En 1929, Springer, accompagné de Rochester et des prospecteurs Joe Perry et Gaston Robitaille, mène des recherches sur un gisement de cuivre dans la région du lac Opémiska. Sa découverte conduira à l’ouverture de la mine Opémiska et à la fondation de la ville de Chapais. Ironie du sort, cette révélation intervient alors que Chapais célèbre son 70ᵉ anniversaire, renforçant l’émotion suscitée par cette trouvaille. « Leo Springer est un personnage fondateur de l’histoire de Chapais », précise Marie-Claude Duchesne. Jusqu’à présent, aucune photographie de lui n’avait été conservée dans la région, malgré l’existence d’un monument à son honneur. Grâce à cette archive exceptionnelle, son visage peut enfin être associé à son héritage.
Le défi de la territorialité des archives
La préservation des archives repose sur des principes fondamentaux, dont celui de la territorialité : les documents doivent être conservés là où ils ont été créés afin d’assurer leur compréhension et leur mise en valeur. Cependant, dans le cas de la Baie-James, dont l’histoire a longtemps été liée à l’Abitibi et au Lac Saint-Jean, de nombreuses archives sont disséminées ailleurs.
Une autre contrainte majeure est le respect des fonds, qui implique de conserver l’intégralité des archives d’une personne ou d’une organisation afin de préserver leur sens historique. La mobilité de la population Jamésienne rend ce principe complexe à appliquer. Heureusement, les collections transférées par la Société d’histoire et de généalogie de Val-d’Or ne concernent que le Nord-du-Québec, permettant un rapatriement respectueux de ces règles. « C’est une chance pour nous », se réjouit madame Duchesne.

Une collaboration essentielle entre institutions historiques
Ce transfert s’inscrit dans une longue tradition de coopération entre la Société d'histoire de la Baie-James et la Société d’histoire et de généalogie de Val-d’Or.

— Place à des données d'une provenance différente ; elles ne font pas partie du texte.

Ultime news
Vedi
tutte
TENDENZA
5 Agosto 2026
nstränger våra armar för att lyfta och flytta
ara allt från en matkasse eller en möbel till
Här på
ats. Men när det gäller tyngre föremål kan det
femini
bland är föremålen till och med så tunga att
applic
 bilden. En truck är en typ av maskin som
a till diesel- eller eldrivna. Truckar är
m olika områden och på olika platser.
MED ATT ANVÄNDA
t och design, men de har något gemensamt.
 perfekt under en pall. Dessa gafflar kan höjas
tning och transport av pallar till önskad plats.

Ces dernières années, leurs équipes se sont régulièrement rencontrées pour échanger sur leurs défis, partager des ressources et discuter de projets communs. Ce réseau de solidarité est crucial pour les centres d’archives en région, souvent confrontés à des difficultés spécifiques telles que l’éloignement et le manque de personnel. « Il est essentiel de pouvoir compter sur nos voisins pour échanger des conseils et maintenir des relations de collaboration », insiste la directrice-archiviste. Cet esprit de coopération a rendu possible l’acquisition de documents précieux pour l’histoire du Nord-du-Québec.
Grâce à cette initiative, une partie de l’histoire du Nord-du-Québec reprend vie, enrichissant la mémoire collective. Le transfert de ces archives illustre l’importance de la préservation patrimoniale et de la coopération entre institutions historiques. Quant à la photographie de Leo Springer, elle marque une avancée symbolique pour Chapais, une ville qui peut enfin associer un visage à l’homme qui a façonné son avenir.